While I thought about her comment, Violet continued. "Whin we were kids, my little sister, Alice, and I used to spend a lot of time in the barn. The summer after I turned nine and Alice turned six, we were playing with our dolls up in the hayloft. We were sitting across from each other making our dolls talk when suddenly Alice got this strange look on her face and pointed at the little window. 'Look Violet,' she said, 'there's an angel.' I didn't see anything except the little square of sunshine, but I was spooked, and then for a second I thought that there might be a figure there—a pale, weightless thing. Alice fell over and started kicking and choking. I grabbed her and tried to shake her.
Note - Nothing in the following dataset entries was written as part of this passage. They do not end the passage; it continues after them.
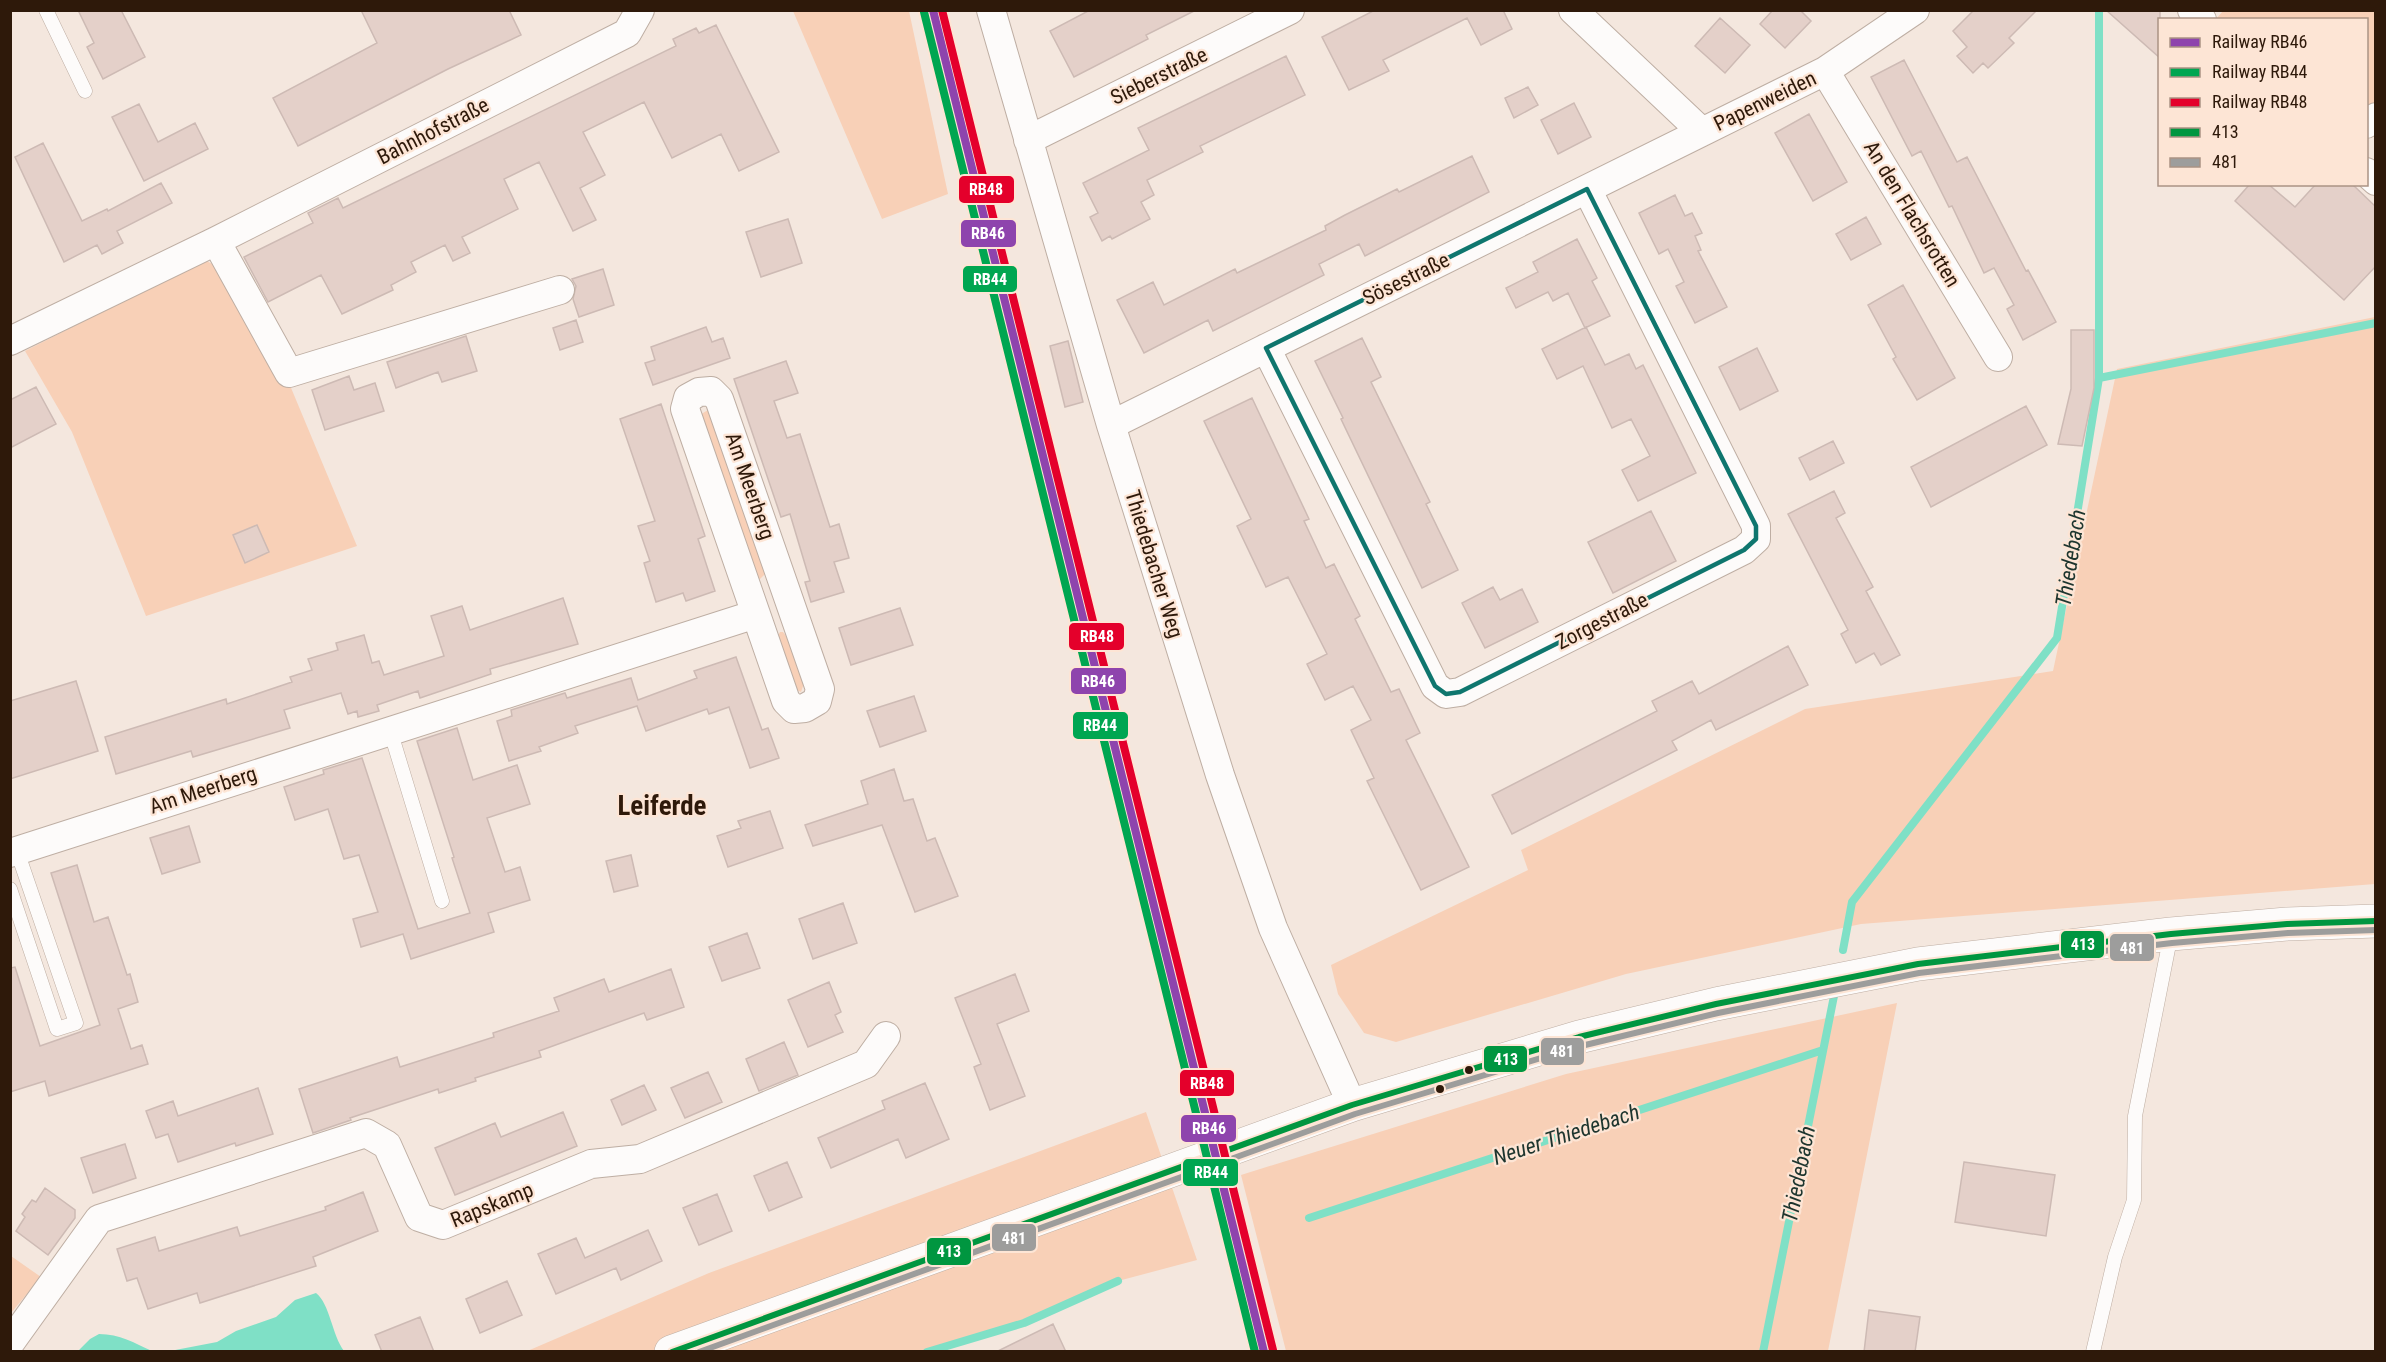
<svg xmlns="http://www.w3.org/2000/svg" width="2386" height="1362" viewBox="0 0 2386 1362" font-family="'Roboto Condensed',sans-serif">
	<rect width="100%" height="100%" fill="#f4e7de"/>
	<path fill="#f8d0b7" d="M793,11H909L948,194L882,219Z
		M2223,11H2375V117L2367,124L2366,20H2215Z
		M205,260L214,265L281,385L289,383L357,546L146,616L72,432L25,351Z
		M2375,317V884L1861,924L1626,974L1396,1042L1364,1033L1338,994L1331,965L1528,870L1521,850L1805,709L2053,671L2117,369Z
		M708,410L713,411L767,572L760,579H755L698,416Z
		M780,632H783L786,636L804,683L801,692L797,690L778,636Z
		M1897,1003L1828,1351H1286L1241,1175L1566,1074Z
		M1146,1112L1197,1260L1118,1281L1024,1323L929,1351L525,1352L709,1273Z
		M11,1256L41,1277L11,1313Z"/>
	<path fill="#7fe0c6" d="M316,1293C330,1304 332,1335 344,1351H170L217,1342L236,1331L276,1317L295,1300Z
		M99,1334C120,1334 134,1343 152,1351H78L90,1339Z"/>
	<g fill="none" stroke-linecap="round" stroke-linejoin="round">
		<path stroke="#7fe0c6" stroke-width="8" d="M2099,10V378
			M1843,950L1852,902L2057,638L2099,378L2376,323
			M1309,1218L1823,1050
			M927,1352L1024,1323L1118,1281
			M1763,1352L1834,996"/>
	</g>
	<path fill="#e4d0c9" stroke="#cdbab4" stroke-width="1.5" d="M78,10H121L145,57L103,79L87,47L94,43Z
		M361,10H509L521,35L448,69L298,146L273,98L377,43Z
		M1090,10H1196L1146,35L1148,39L1074,77L1050,31Z
		M1375,10H1503L1512,29L1481,45L1467,18L1383,60L1389,71L1349,90L1322,37Z
		M1773,10H1800L1811,21L1785,48L1760,24Z
		M1974,10H2037L2009,38L2014,43L1988,68L1983,63L1973,73L1957,56L1967,47L1953,31Z
		M2106,10H2160V58Z
		M1720,18L1750,45L1725,73L1695,46Z
		M716,25L779,152L739,171L721,134L672,158L644,102L583,132L605,175L580,188L596,220L573,231L539,162L504,179L518,209L462,237L470,253L453,261L445,245L411,262L416,272L391,285L393,290L342,314L321,275L268,302L244,257L313,223L308,213L338,198L343,208L676,46L673,39L696,28L699,33Z
		M1286,56L1305,95L1200,146L1203,152L1147,180L1154,195L1141,202L1150,219L1112,239L1110,236L1102,241L1090,217L1098,213L1083,183L1149,150L1138,128Z
		M1904,60L1957,162L1967,157L2026,271L2028,270L2056,322L2023,340L2007,309L2014,305L1994,268L1984,273L1952,206L1949,207L1921,151L1912,156L1871,77Z
		M1528,87L1538,105L1514,118L1505,98Z
		M1574,103L1591,137L1558,154L1541,120Z
		M139,104L158,142L195,123L208,149L144,181L112,117Z
		M1809,114L1847,182L1813,201L1775,133Z
		M43,143L82,221L107,209L108,211L161,183L172,203L117,231L123,243L102,254L97,245L64,262L15,157Z
		M1472,156L1489,192L1365,256L1359,244L1319,264L1324,275L1213,331L1208,320L1144,353L1117,300L1153,282L1164,305L1235,269L1237,273L1326,230L1325,226L1345,215L1397,189L1399,192Z
		M2250,184H2268L2295,207L2316,184H2352L2376,207V266L2344,300L2235,201Z
		M1675,195L1685,216L1692,213L1702,233L1695,236L1701,250L1698,251L1727,307L1695,323L1676,286L1684,282L1668,249L1659,254L1639,213Z
		M1866,217L1881,244L1851,260L1836,234Z
		M788,219L802,263L761,277L746,232Z
		M1577,239L1597,278L1592,281L1610,316L1585,328L1568,293L1553,301L1548,292L1516,308L1506,288L1538,272L1533,262Z
		M603,269L614,305L579,317L573,299L576,286L572,279Z
		M1903,285L1955,378L1917,400L1893,359L1896,357L1868,305Z
		M576,320L583,342L560,350L553,328Z
		M706,327L712,342L723,338L730,358L653,385L645,363L655,360L651,347Z
		M1586,327L1605,365L1629,354L1636,369L1643,365L1696,473L1638,501L1622,470L1650,456L1631,419L1612,428L1583,366L1557,379L1542,349Z
		M2071,330H2094V388L2082,446L2058,444L2071,389Z
		M466,336L477,371L442,382L438,372L396,388L387,362Z
		M1362,338L1381,377L1371,382L1430,502L1426,504L1458,570L1422,588L1341,419L1343,418L1315,361Z
		M1068,341L1083,402L1065,407L1050,346Z
		M1757,348L1778,391L1740,410L1719,367Z
		M786,361L798,393L774,401L787,438L800,434L830,527L839,524L849,558L834,562L844,592L811,602L805,582L810,581L790,514L781,517L734,379Z
		M349,376L354,390L375,383L384,411L325,430L312,390Z
		M36,387L56,424L10,448V400Z
		M1252,398L1309,519L1304,521L1326,568L1334,564L1360,616L1355,619L1391,692L1399,689L1420,733L1406,740L1469,867L1421,890L1367,781L1374,778L1351,730L1371,720L1353,686L1325,700L1307,664L1327,654L1288,577L1266,587L1237,526L1251,519L1204,421Z
		M661,404L705,536L698,539L715,591L686,601L683,593L656,602L644,563L650,561L638,526L655,521L620,419Z
		M2026,406L2047,445L1931,507L1911,467Z
		M1833,441L1844,463L1810,480L1799,458Z
		M1834,491L1845,513L1836,518L1873,587L1866,591L1900,655L1881,665L1874,653L1856,663L1841,634L1848,630L1788,514Z
		M1651,511L1676,561L1613,593L1588,542Z
		M257,525L269,552L245,563L233,535Z
		M1493,587L1500,600L1522,589L1538,622L1485,648L1462,603Z
		M563,598L578,644L490,669L491,674L420,698L418,691L377,705L379,711L358,717L357,711L348,714L341,693L284,710L290,728L193,757L191,751L116,774L105,737L226,699L227,704L292,682L290,677L312,670L308,659L338,650L336,643L364,635L372,663L379,661L384,675L444,656L431,616L462,606L470,630Z
		M900,608L913,645L851,665L839,628Z
		M1788,646L1808,685L1716,730L1711,720L1672,741L1677,750L1512,834L1492,795L1657,711L1652,701L1692,681L1699,694Z
		M736,657L762,730L768,728L779,758L750,768L729,707L709,714L707,709L646,731L637,706L575,726L578,733L539,747L541,751L509,761L497,721L512,716L511,710L565,693L567,698L631,678L638,700L697,678L694,671Z
		M76,681L98,751L10,779V701Z
		M914,696L926,731L880,747L867,711Z
		M457,728L473,780L517,765L530,804L487,818L505,872L520,867L530,900L488,913L494,932L411,959L403,934L361,947L353,919L378,912L359,855L344,859L328,809L295,820L284,787L324,774L323,770L362,758L418,929L470,913L452,858L454,857L417,741Z
		M894,769L904,801L913,799L927,841L935,838L958,896L915,912L882,825L813,846L805,825L868,804L861,781Z
		M770,811L783,848L728,867L717,836L741,828L738,821Z
		M189,826L200,862L162,874L150,838Z
		M631,855L638,886L614,892L606,861Z
		M77,865L94,922L108,917L127,975L130,974L138,1002L118,1009L131,1049L142,1045L148,1064L49,1096L45,1081L10,1092V968L15,967L40,1046L100,1025L51,873Z
		M843,903L857,943L813,959L799,919Z
		M747,933L760,968L722,981L709,947Z
		M671,969L684,1007L647,1020L644,1013L539,1051L541,1057L475,1078L476,1081L439,1093L438,1089L350,1118L351,1120L313,1133L299,1089L397,1057L400,1067L494,1037L493,1033L559,1011L554,998L604,979L609,992Z
		M1015,974L1029,1011L997,1024L1025,1096L990,1110L974,1067L981,1064L955,998Z
		M829,982L841,1012L835,1015L843,1032L808,1047L788,1000Z
		M784,1042L798,1075L759,1091L746,1059Z
		M708,1072L722,1102L685,1118L671,1088Z
		M925,1083L949,1139L906,1158L898,1139L831,1168L818,1138L885,1109L882,1101Z
		M644,1085L656,1110L622,1125L611,1100Z
		M258,1088L273,1134L236,1146L235,1143L178,1162L168,1134L156,1138L146,1111L173,1101L178,1116Z
		M563,1112L577,1146L455,1195L435,1148L495,1123L501,1137Z
		M125,1144L136,1178L93,1193L81,1158Z
		M787,1162L802,1197L769,1211L754,1176Z
		M1964,1162L2055,1175L2046,1236L1955,1222Z
		M45,1188L75,1210V1218L48,1255L16,1231L25,1217L22,1214L32,1200L36,1202Z
		M363,1192L378,1231L313,1257L316,1266L200,1303L197,1293L148,1309L137,1278L127,1281L117,1249L155,1237L159,1251L237,1227L240,1236L326,1210L325,1207Z
		M717,1194L732,1231L699,1245L683,1208Z
		M648,1230L662,1261L621,1280L616,1268L556,1294L538,1254L576,1238L585,1258Z
		M507,1281L522,1315L480,1333L466,1299Z
		M1869,1310L1920,1317L1915,1352H1864Z
		M420,1317L434,1352H382L375,1335Z
		M1053,1324L1066,1352H996Z"/>
	<g fill="none" stroke-linecap="round" stroke-linejoin="round">
		<defs>
			<path id="service" d="M46,10L85,91
				M390,730L442,901
				M10,889L57,1029L76,1023L17,851
				M2093,1352L2115,1257L2134,1200L2135,1116L2171,934"/>
			<path id="minor" d="M991,10L1111,425L1220,775L1273,928L1352,1105
				M1573,10L1702,132L1825,71L1915,10
				M2192,10L2202,20
				M1825,71L1998,357
				M2366,124L2376,117
				M1028,140L1290,10
				M2366,172L2376,181
				M216,241L289,373L560,290
				M10,341L216,241L627,33L640,10
				M1266,348L1435,686L1446,694L1460,692L1744,550L1756,539V526L1587,189
				M711,391L719,399L820,689L817,701L805,708L794,709L786,701L685,409L688,398L699,392Z
				M1111,425L1702,132
				M10,853L756,614
				M10,1343L99,1219L366,1133L387,1145L419,1217L443,1225L591,1164L640,1159L866,1064L886,1036"/>
			<path id="tertiary" d="M671,1352L1352,1105L1579,1037L1716,1004L1918,964L2171,934L2287,924L2376,921"/>
		</defs>
		<use href="#service" stroke="#beaea3" stroke-width="15"/>
		<use href="#minor" stroke="#beaea3" stroke-width="30"/>
		<use href="#tertiary" stroke="#beaea3" stroke-width="34"/>
		<use href="#service" stroke="#fdfbfa" stroke-width="14"/>
		<use href="#minor" stroke="#fdfbfa" stroke-width="28"/>
		<use href="#tertiary" stroke="#fdfbfa" stroke-width="33"/>
		<defs>
			<path id="bus-1" d="M672,1352L1352,1105L1579,1037L1716,1004L1918,964L2171,934L2287,924L2376,921"/>
			<path id="bus-2" d="M699,1352L1355,1114L1581,1046L1718,1013L1919,973L2172,943L2288,933L2376,930"/>
		</defs>
		<use href="#bus-1" stroke="#fde5d5" stroke-width="10"/>
		<use href="#bus-2" stroke="#fde5d5" stroke-width="10"/>
		<use href="#bus-1" stroke="#009640" stroke-width="6"/>
		<use href="#bus-2" stroke="#9d9d9c" stroke-width="6"/>
		<defs>
			<path id="rail-1" d="M933,10L1264,1352"/>
			<path id="rail-2" d="M924,12L1255,1352"/>
			<path id="rail-3" d="M942,10L1273,1350"/>
		</defs>
		<use href="#rail-1" stroke="#fde5d5" stroke-width="12"/>
		<use href="#rail-2" stroke="#fde5d5" stroke-width="12"/>
		<use href="#rail-3" stroke="#fde5d5" stroke-width="12"/>
		<use href="#rail-1" stroke="#8e44ad" stroke-width="8"/>
		<use href="#rail-2" stroke="#00a651" stroke-width="8"/>
		<use href="#rail-3" stroke="#e4002b" stroke-width="8"/>
	</g>
	<path fill="none" stroke="#0f766e" stroke-width="4.5" stroke-linejoin="round" d="M1587,189L1756,526V539L1744,550L1460,692L1446,694L1435,686L1266,348Z"/>
	<g fill="#2e190a" stroke="#fde5d5" stroke-width="2">
		<circle cx="1469" cy="1070" r="5"/>
		<circle cx="1440" cy="1089" r="5"/>
	</g>
	<g text-anchor="middle" stroke-width="4.5" stroke-linejoin="round" paint-order="stroke">
		<g font-size="21" fill="#2e190a" stroke="#fde5d5">
			<text transform="translate(1159 76) rotate(-26)" y="7">Sieberstraße</text>
			<text transform="translate(1765 101) rotate(-26)" y="7">Papenweiden</text>
			<text transform="translate(433 131) rotate(-27)" y="7">Bahnhofstraße</text>
			<text transform="translate(1912 214) rotate(59)" y="7">An den Flachsrotten</text>
			<text transform="translate(1406 279) rotate(-26)" y="7">Sösestraße</text>
			<text transform="translate(750 486) rotate(71)" y="7">Am Meerberg</text>
			<text transform="translate(1154 564) rotate(73)" y="7">Thiedebacher Weg</text>
			<text transform="translate(1602 621) rotate(-27)" y="7">Zorgestraße</text>
			<text transform="translate(203 790) rotate(-18)" y="7">Am Meerberg</text>
			<text transform="translate(492 1205) rotate(-22)" y="7">Rapskamp</text>
		</g>
		<g font-size="22" font-style="italic" fill="#1d352e" stroke="#fde5d5">
			<text transform="translate(2070 558) rotate(-81)" y="8">Thiedebach</text>
			<text transform="translate(1566 1134) rotate(-18)" y="8">Neuer Thiedebach</text>
			<text transform="translate(1798 1174) rotate(-79)" y="8">Thiedebach</text>
		</g>
		<g font-size="27" font-weight="bold" fill="#2e190a" stroke="#fde5d5">
			<text x="662" y="815">Leiferde</text>
		</g>
	</g>
	<g stroke="#fde5d5" stroke-width="2">
		<rect x="958" y="175" width="57" height="29" rx="6" fill="#e4002b"/>
		<rect x="960" y="219" width="57" height="29" rx="6" fill="#8e44ad"/>
		<rect x="962" y="265" width="56" height="28" rx="6" fill="#00a651"/>
		<rect x="1068" y="622" width="57" height="29" rx="6" fill="#e4002b"/>
		<rect x="1070" y="667" width="57" height="28" rx="6" fill="#8e44ad"/>
		<rect x="1072" y="711" width="57" height="29" rx="6" fill="#00a651"/>
		<rect x="2060" y="930" width="45" height="29" rx="6" fill="#009640"/>
		<rect x="2109" y="933" width="46" height="29" rx="6" fill="#9d9d9c"/>
		<rect x="1540" y="1037" width="45" height="29" rx="6" fill="#9d9d9c"/>
		<rect x="1483" y="1045" width="45" height="28" rx="6" fill="#009640"/>
		<rect x="1179" y="1069" width="56" height="28" rx="6" fill="#e4002b"/>
		<rect x="1180" y="1114" width="57" height="29" rx="6" fill="#8e44ad"/>
		<rect x="1182" y="1158" width="57" height="29" rx="6" fill="#00a651"/>
		<rect x="991" y="1223" width="46" height="29" rx="6" fill="#9d9d9c"/>
		<rect x="926" y="1237" width="46" height="29" rx="6" fill="#009640"/>
	</g>
	<g font-size="16" text-anchor="middle" font-weight="bold" fill="#fff">
		<text x="986" y="195">RB48</text>
		<text x="988" y="239">RB46</text>
		<text x="990" y="285">RB44</text>
		<text x="1097" y="642">RB48</text>
		<text x="1098" y="687">RB46</text>
		<text x="1100" y="731">RB44</text>
		<text x="2083" y="950">413</text>
		<text x="2132" y="954">481</text>
		<text x="1562" y="1057">481</text>
		<text x="1506" y="1065">413</text>
		<text x="1207" y="1089">RB48</text>
		<text x="1209" y="1134">RB46</text>
		<text x="1211" y="1178">RB44</text>
		<text x="1014" y="1244">481</text>
		<text x="949" y="1257">413</text>
	</g>
	<rect width="2386" height="1362" fill="none" stroke="#2e190a" stroke-width="24"/>
	<rect x="2158" y="18" width="210" height="168" fill="#fde5d5" stroke="#aa9384" stroke-width="1.5"/>
	<rect x="2170" y="38" width="30" height="9" fill="#8e44ad" stroke="#aa9384" stroke-width="1.5"/>
	<text x="2212" y="48" font-size="18" fill="#2e190a">Railway RB46</text>
	<rect x="2170" y="68" width="30" height="9" fill="#00a651" stroke="#aa9384" stroke-width="1.5"/>
	<text x="2212" y="78" font-size="18" fill="#2e190a">Railway RB44</text>
	<rect x="2170" y="98" width="30" height="9" fill="#e4002b" stroke="#aa9384" stroke-width="1.5"/>
	<text x="2212" y="108" font-size="18" fill="#2e190a">Railway RB48</text>
	<rect x="2170" y="128" width="30" height="9" fill="#009640" stroke="#aa9384" stroke-width="1.5"/>
	<text x="2212" y="138" font-size="18" fill="#2e190a">413</text>
	<rect x="2170" y="158" width="30" height="9" fill="#9d9d9c" stroke="#aa9384" stroke-width="1.5"/>
	<text x="2212" y="168" font-size="18" fill="#2e190a">481</text>
</svg>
At first, I thought she was fooling, and then I saw her eyes roll up into her head and I knew she wasn't. I started screaming for my mother, and then I was gagging on my own spit. I was kicking and rolling around in the hay. My mother came running out of the house and climbed up the ladder to us. I was all crazy, Leo. I was yelling so loud I got hoarse. It took my mother a couple of minutes to figure out which one of us was in trouble. When she did, she had to push me out of the way, really hard, because I was holding on to Alice's knees and I wouldn't let go. My mother carried Alice out of there and down the ladder and drove her to the hospital." Violet took a big, shuddering breath and continued. "I stayed home with my father. I was sick with shame. I had panicked. I did everything wrong. I wasn't brave at all, but worse than that, a part of me knew that I had been acting flipped out, and that it was only partly real." Violet's eyes filled with tears. "I went into my room and started counting. I counted way up to four thousand and something, and then my father came into my room and told me Alice was going to be all right. He had talked to my mother at the hospital, and I cried all over him for a long time." Violet turned her head away from me. "Alice had had a grand mal seizure. She's an epileptic."